"""
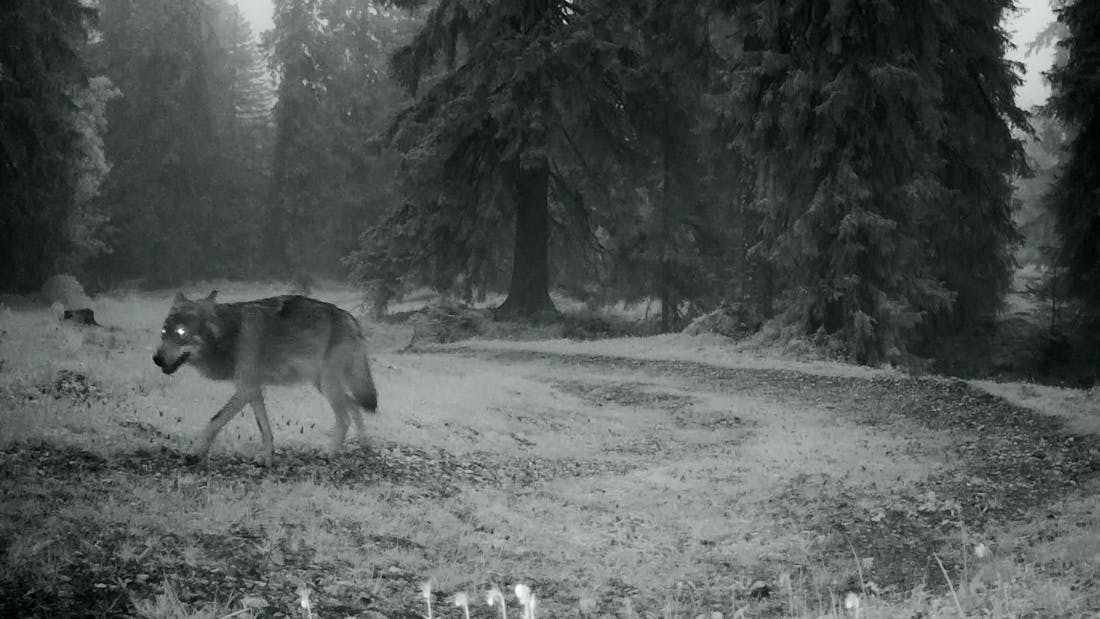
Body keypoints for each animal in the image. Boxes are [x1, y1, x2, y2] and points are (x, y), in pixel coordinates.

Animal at [153, 291, 378, 466]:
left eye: (181, 332)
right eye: (163, 332)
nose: (156, 359)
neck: (230, 336)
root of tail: (352, 319)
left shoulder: (245, 389)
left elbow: (215, 420)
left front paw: (194, 454)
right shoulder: (253, 389)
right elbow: (265, 429)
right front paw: (266, 460)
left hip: (328, 385)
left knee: (345, 418)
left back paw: (330, 453)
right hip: (322, 385)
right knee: (354, 404)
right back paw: (365, 444)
"""
● ACTION ITEM:
State the number of lines in the records that contain the string "left", and nothing more.

● ANSWER SPACE:
7